## What you need to do
Please write out every entry below exactly, leaving out any pictures.

================================

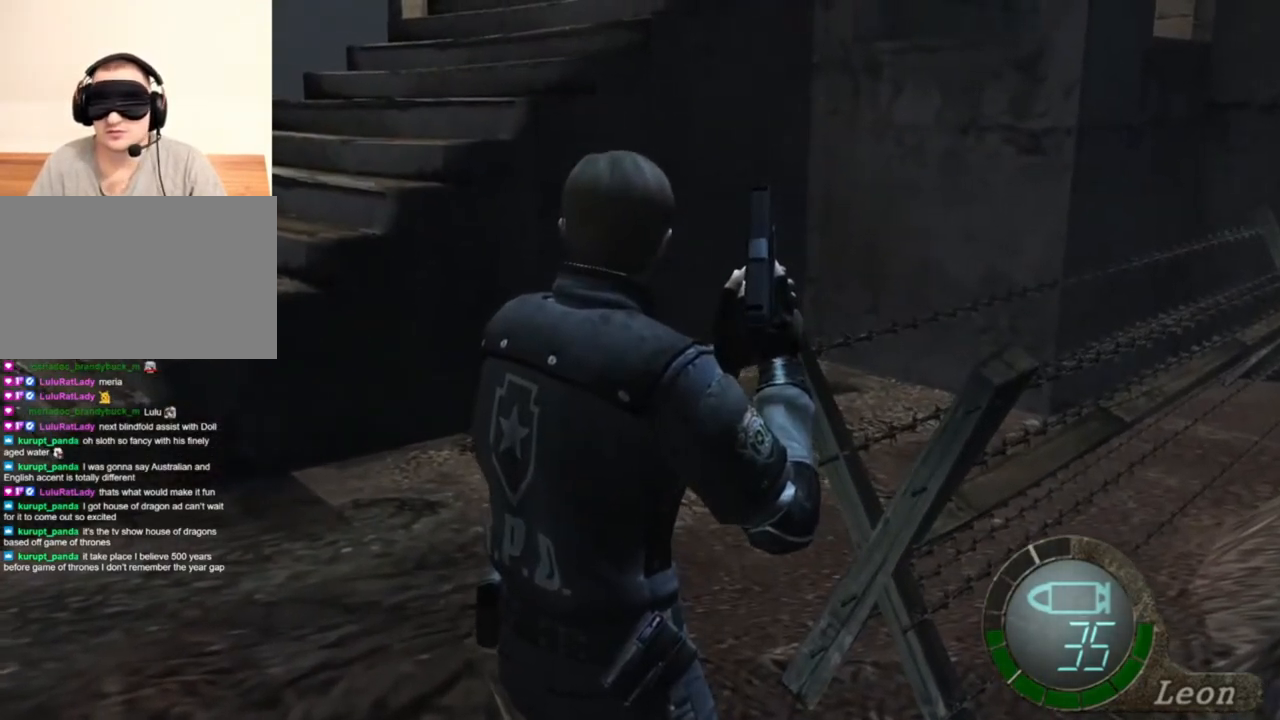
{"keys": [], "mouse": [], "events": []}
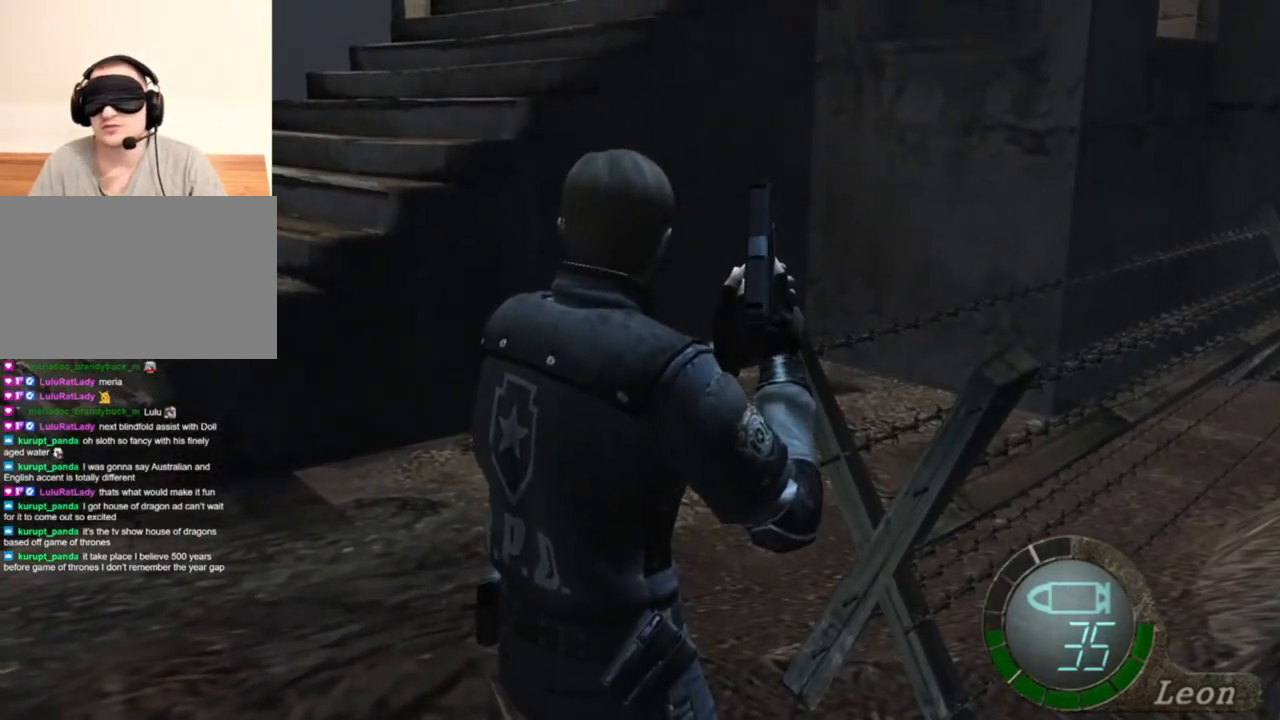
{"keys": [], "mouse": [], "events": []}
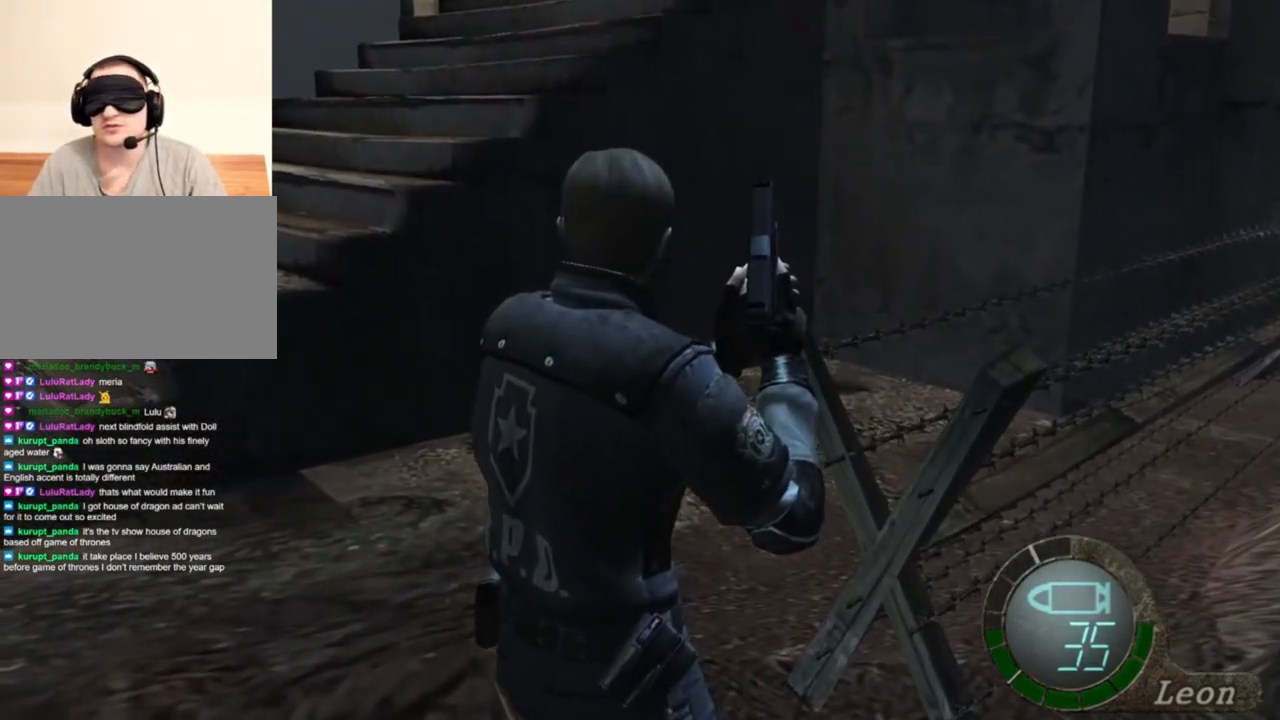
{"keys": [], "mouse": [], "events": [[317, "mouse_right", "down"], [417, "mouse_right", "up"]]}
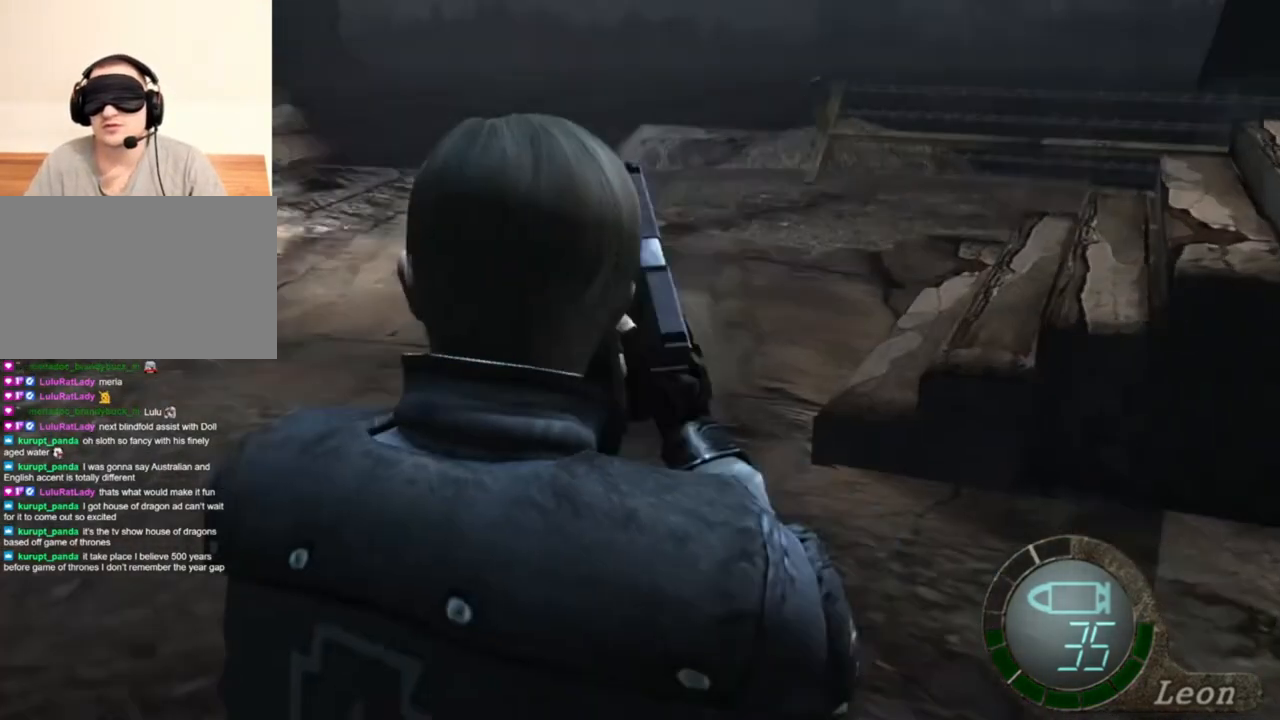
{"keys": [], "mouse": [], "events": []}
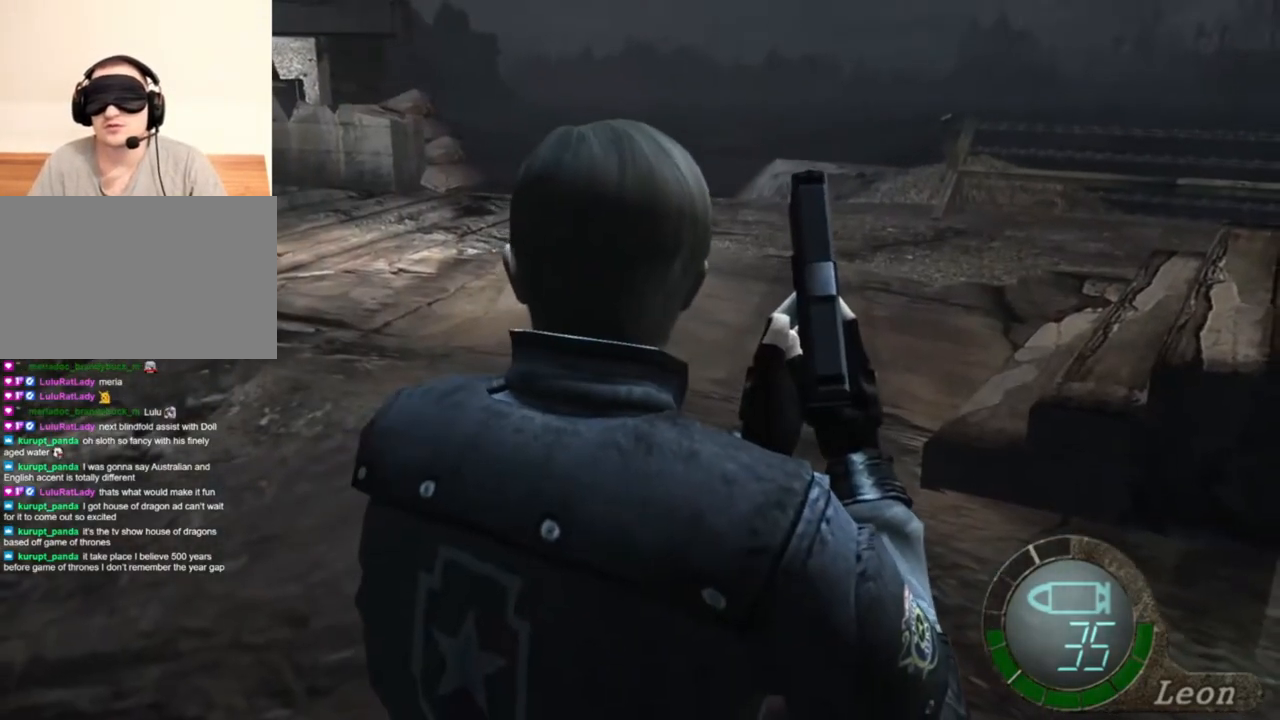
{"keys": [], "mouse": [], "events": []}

================================

## Output of the exercise
{"keys": [], "mouse": [], "events": []}
{"keys": [], "mouse": [], "events": []}
{"keys": [], "mouse": [], "events": [[317, "mouse_right", "down"], [417, "mouse_right", "up"]]}
{"keys": [], "mouse": [], "events": []}
{"keys": [], "mouse": [], "events": []}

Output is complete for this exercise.